Definitions

from The American Heritage® Dictionary of the English Language, 5th Edition.

  • adjective Characterized by excessive self-esteem or exaggerated dignity; pretentious.
  • adjective Full of high-sounding phrases; bombastic.
  • adjective Archaic Characterized by pomp or stately display.

from The Century Dictionary.

  • Full of or characterized by pomp or showy display; ostentatiously grand, dignified, or magnificent; splendid; stately: as, a pompous triumph; a pompous procession.
  • Exhibiting self-importance or an exaggerated sense of dignity; ostentatiously dignified or self-important; lofty: as, a pompous style; pompous in manners.
  • Synonyms Superb, grand, august, lofty, dignified.—
  • Magisterial, swelling, inflated, bom bastic, grandiloquent, pretentious. That which gives pompous its distinctive character among these words and the words used in defining it is the idea of the display of magnificence for the sake of enhancing, properly or improperly, the dignity, etc., of the person or thing most concerned. A pompous procession gives dignity to a person thus welcomed to a city; a pompous deportment or manner of speech arises from the feeling of one's own importance and the effort to seem what one thinks himself to be. Pompous is used in a good sense now only when applied to public ceremonies or celebrations or the ways of courts.

from the GNU version of the Collaborative International Dictionary of English.

  • adjective Displaying pomp; stately; showy with grandeur; magnificent.
  • adjective Ostentatious; pretentious; boastful; vainlorious

from Wiktionary, Creative Commons Attribution/Share-Alike License.

  • adjective Affectedly grand, solemn or self-important.

from WordNet 3.0 Copyright 2006 by Princeton University. All rights reserved.

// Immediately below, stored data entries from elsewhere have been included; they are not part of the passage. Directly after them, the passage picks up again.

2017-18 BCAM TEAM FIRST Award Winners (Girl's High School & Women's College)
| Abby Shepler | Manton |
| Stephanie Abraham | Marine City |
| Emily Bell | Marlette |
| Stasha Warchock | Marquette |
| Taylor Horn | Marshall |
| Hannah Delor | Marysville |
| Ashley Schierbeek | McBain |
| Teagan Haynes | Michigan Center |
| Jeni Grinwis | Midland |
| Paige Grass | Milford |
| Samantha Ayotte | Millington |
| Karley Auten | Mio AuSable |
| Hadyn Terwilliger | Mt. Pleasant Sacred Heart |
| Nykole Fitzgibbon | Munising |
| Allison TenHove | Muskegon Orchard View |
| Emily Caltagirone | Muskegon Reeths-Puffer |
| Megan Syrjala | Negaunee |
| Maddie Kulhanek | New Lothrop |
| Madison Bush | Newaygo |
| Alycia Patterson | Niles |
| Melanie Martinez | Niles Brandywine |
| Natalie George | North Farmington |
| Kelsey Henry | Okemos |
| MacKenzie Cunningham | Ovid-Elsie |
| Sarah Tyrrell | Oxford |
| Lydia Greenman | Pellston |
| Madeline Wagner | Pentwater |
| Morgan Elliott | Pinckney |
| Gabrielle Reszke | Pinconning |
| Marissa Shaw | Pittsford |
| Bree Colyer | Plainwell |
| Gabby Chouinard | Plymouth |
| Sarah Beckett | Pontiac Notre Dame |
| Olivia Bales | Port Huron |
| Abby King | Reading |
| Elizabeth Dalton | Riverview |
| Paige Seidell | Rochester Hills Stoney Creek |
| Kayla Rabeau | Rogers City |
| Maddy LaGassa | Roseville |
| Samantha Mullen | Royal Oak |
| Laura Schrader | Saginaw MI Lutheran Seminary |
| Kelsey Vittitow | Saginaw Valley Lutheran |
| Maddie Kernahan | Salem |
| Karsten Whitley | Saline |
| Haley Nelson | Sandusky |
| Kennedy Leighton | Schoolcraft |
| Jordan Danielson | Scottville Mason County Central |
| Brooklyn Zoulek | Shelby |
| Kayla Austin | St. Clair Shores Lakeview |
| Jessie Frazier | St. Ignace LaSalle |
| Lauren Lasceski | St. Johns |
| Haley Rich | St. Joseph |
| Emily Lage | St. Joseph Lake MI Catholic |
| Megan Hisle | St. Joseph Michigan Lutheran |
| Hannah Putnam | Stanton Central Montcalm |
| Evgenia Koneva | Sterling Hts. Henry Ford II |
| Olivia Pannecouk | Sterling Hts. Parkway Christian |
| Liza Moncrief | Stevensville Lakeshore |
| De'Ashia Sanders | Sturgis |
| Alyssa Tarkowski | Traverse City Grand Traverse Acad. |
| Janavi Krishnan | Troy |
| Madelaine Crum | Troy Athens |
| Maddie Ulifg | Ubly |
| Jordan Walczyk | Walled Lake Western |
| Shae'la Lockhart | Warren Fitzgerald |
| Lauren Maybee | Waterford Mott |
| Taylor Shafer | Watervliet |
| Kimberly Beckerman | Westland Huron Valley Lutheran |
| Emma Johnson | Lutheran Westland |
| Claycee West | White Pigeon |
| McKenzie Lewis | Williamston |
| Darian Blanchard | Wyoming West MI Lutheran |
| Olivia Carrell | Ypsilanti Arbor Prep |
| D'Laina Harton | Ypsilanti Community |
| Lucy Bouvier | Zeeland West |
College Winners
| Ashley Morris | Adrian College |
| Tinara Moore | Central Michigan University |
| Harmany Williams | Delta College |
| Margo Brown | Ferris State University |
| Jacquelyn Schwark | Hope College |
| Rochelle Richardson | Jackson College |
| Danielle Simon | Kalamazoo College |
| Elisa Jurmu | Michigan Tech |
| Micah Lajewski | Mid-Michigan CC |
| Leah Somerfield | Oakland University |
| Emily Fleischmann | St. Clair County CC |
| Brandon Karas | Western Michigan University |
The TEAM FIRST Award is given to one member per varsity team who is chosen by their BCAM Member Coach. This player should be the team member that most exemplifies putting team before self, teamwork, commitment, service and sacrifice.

  • adjective characterized by pomp and ceremony and stately display
  • adjective puffed up with vanity

Etymologies

from The American Heritage® Dictionary of the English Language, 4th Edition

[Middle English, from Old French pompeux, from Late Latin pompōsus, from Latin pompa, pomp; see pomp.]

from Wiktionary, Creative Commons Attribution/Share-Alike License

From Middle English, from Old French pompeux, from Late Latin pomposus, from Latin pompa ("pomp"), from Ancient Greek πομπή (pompē, "a sending, a solemn procession, pomp"), from πέμπω (pempō, "I send").